[[ LISTED RECORDS, beginning ]]

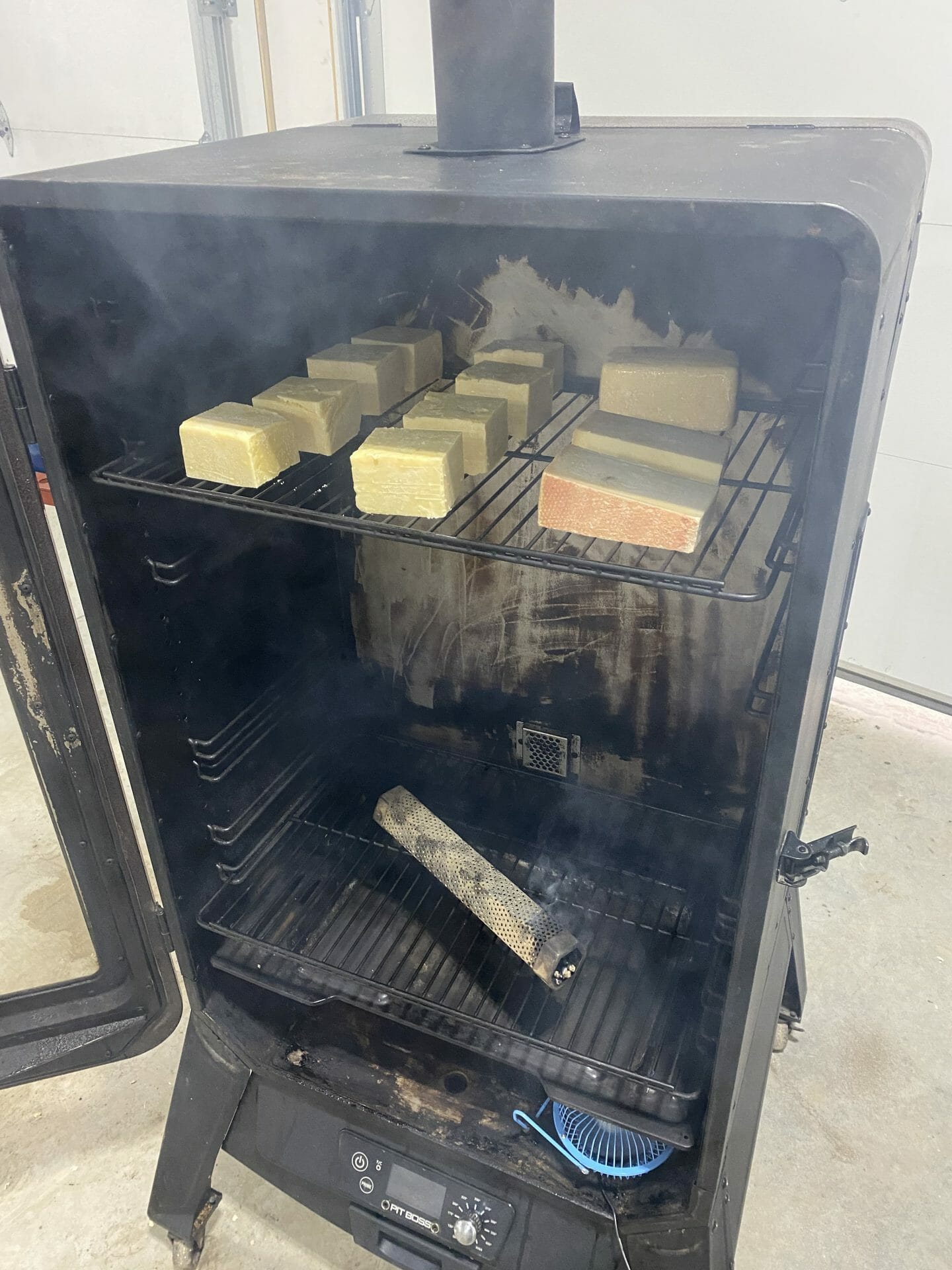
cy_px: 635
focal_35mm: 26
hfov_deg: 53.1
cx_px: 476
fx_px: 953
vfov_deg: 67.3
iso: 250
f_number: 1.8
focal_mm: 4.25
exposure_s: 1/60
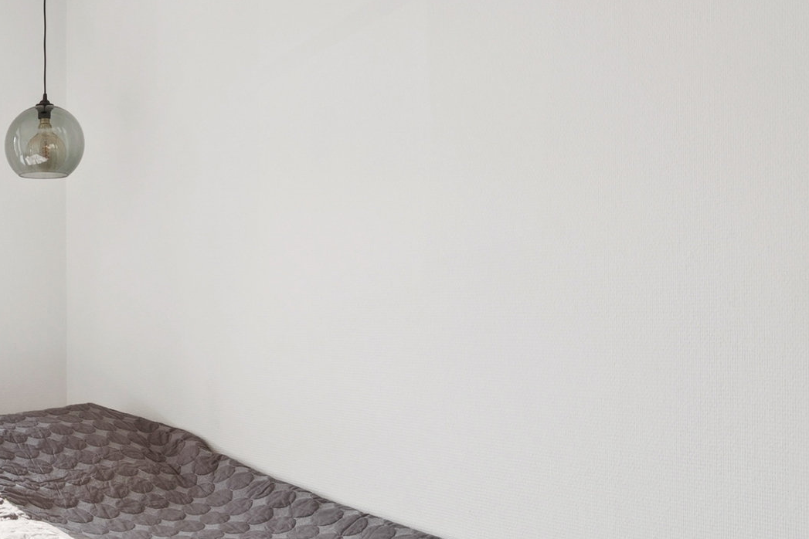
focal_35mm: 43
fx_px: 966
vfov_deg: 31.1
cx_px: -141
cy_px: 318
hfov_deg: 36.2
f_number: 7.1
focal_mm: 15
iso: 400
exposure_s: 1/200
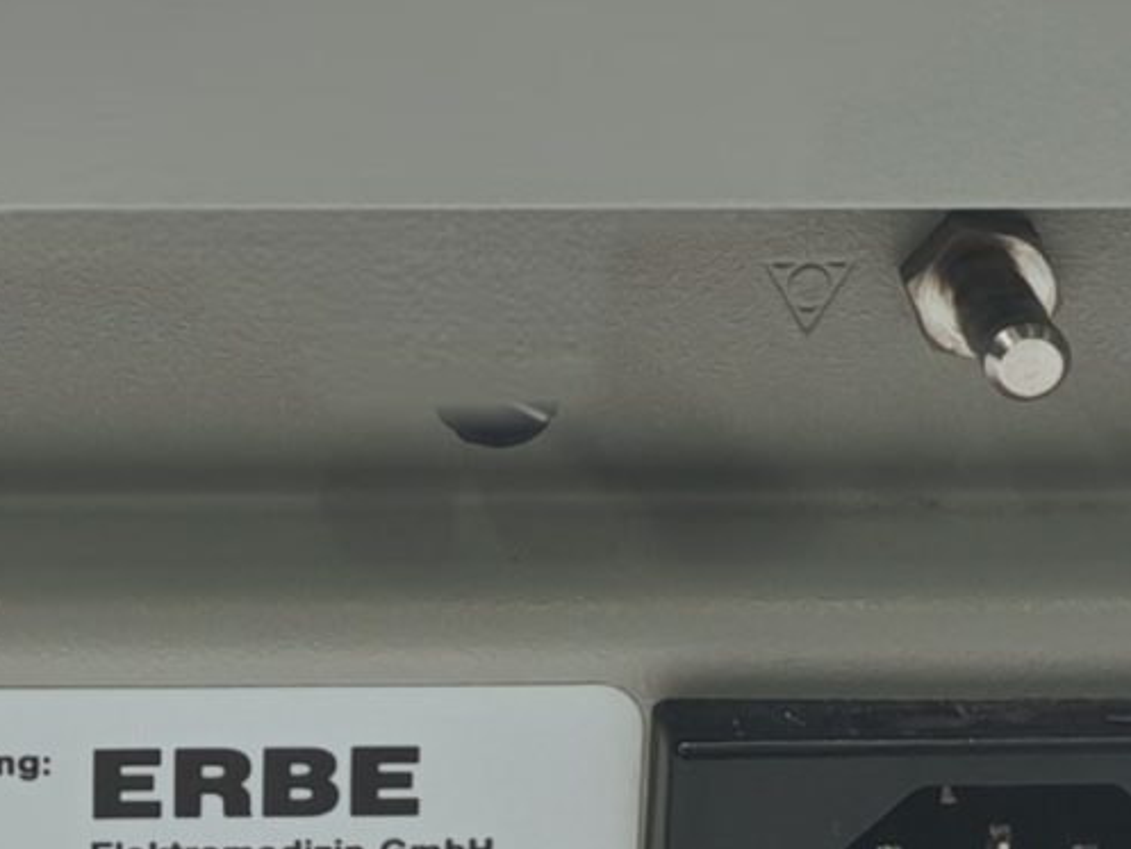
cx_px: -196
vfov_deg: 10.4
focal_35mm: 139
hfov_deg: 13.8
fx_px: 4543
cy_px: -369
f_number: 2
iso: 100
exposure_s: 1/100
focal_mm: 6.83
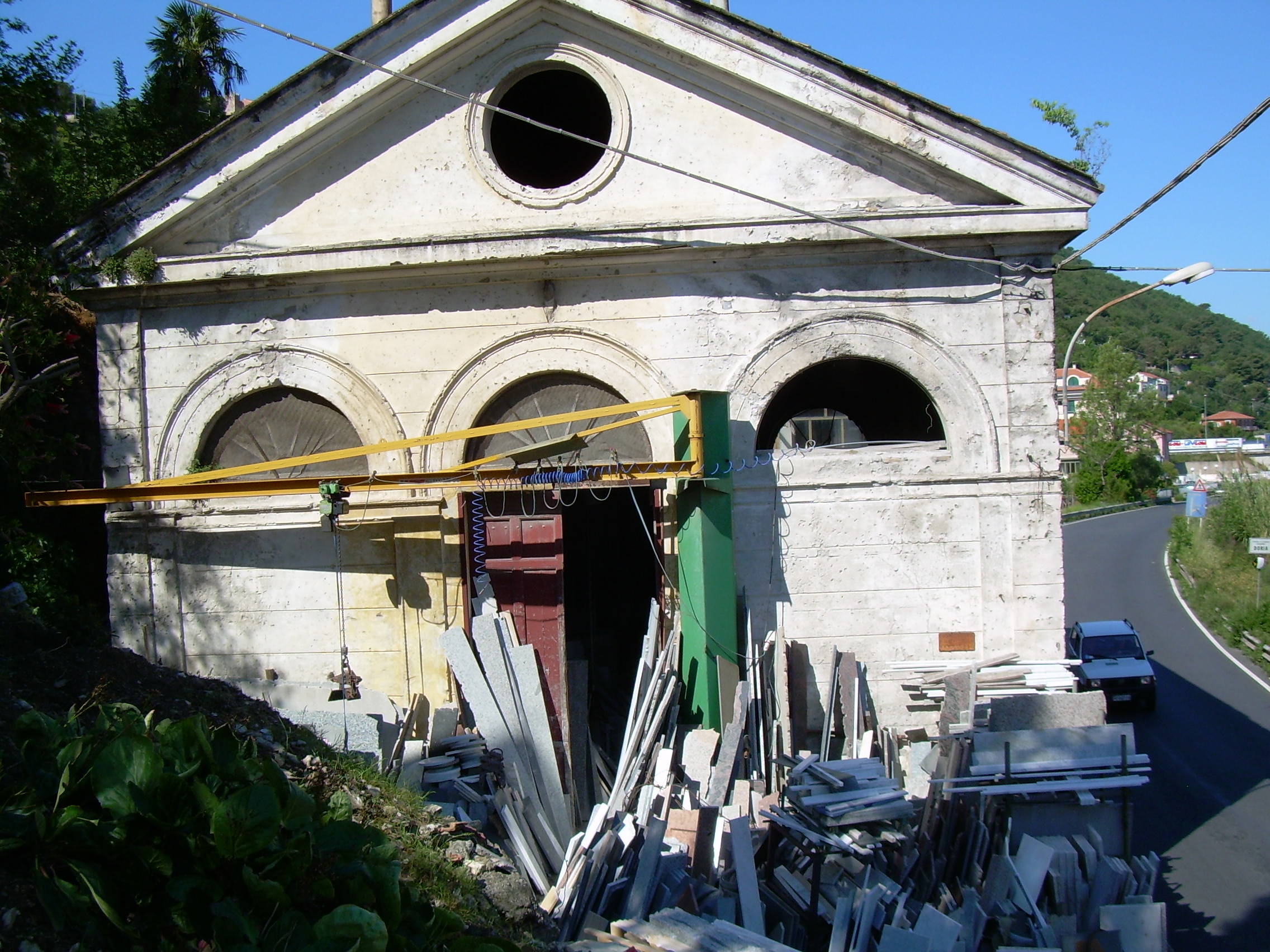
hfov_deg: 49.0
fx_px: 1394
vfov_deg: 37.7
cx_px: 635
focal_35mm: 38
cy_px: 476
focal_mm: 6.3
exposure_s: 1/458
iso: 50
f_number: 4.6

[[ LISTED RECORDS, end ]]

● PROBLEM REQUIREMENTS
Transcribe the data completely. No pictures should appear in the transcription.

● SOLUTION FOR THIS TASK
cy_px: 635
focal_35mm: 26
hfov_deg: 53.1
cx_px: 476
fx_px: 953
vfov_deg: 67.3
iso: 250
f_number: 1.8
focal_mm: 4.25
exposure_s: 1/60
focal_35mm: 43
fx_px: 966
vfov_deg: 31.1
cx_px: -141
cy_px: 318
hfov_deg: 36.2
f_number: 7.1
focal_mm: 15
iso: 400
exposure_s: 1/200
cx_px: -196
vfov_deg: 10.4
focal_35mm: 139
hfov_deg: 13.8
fx_px: 4543
cy_px: -369
f_number: 2
iso: 100
exposure_s: 1/100
focal_mm: 6.83
hfov_deg: 49.0
fx_px: 1394
vfov_deg: 37.7
cx_px: 635
focal_35mm: 38
cy_px: 476
focal_mm: 6.3
exposure_s: 1/458
iso: 50
f_number: 4.6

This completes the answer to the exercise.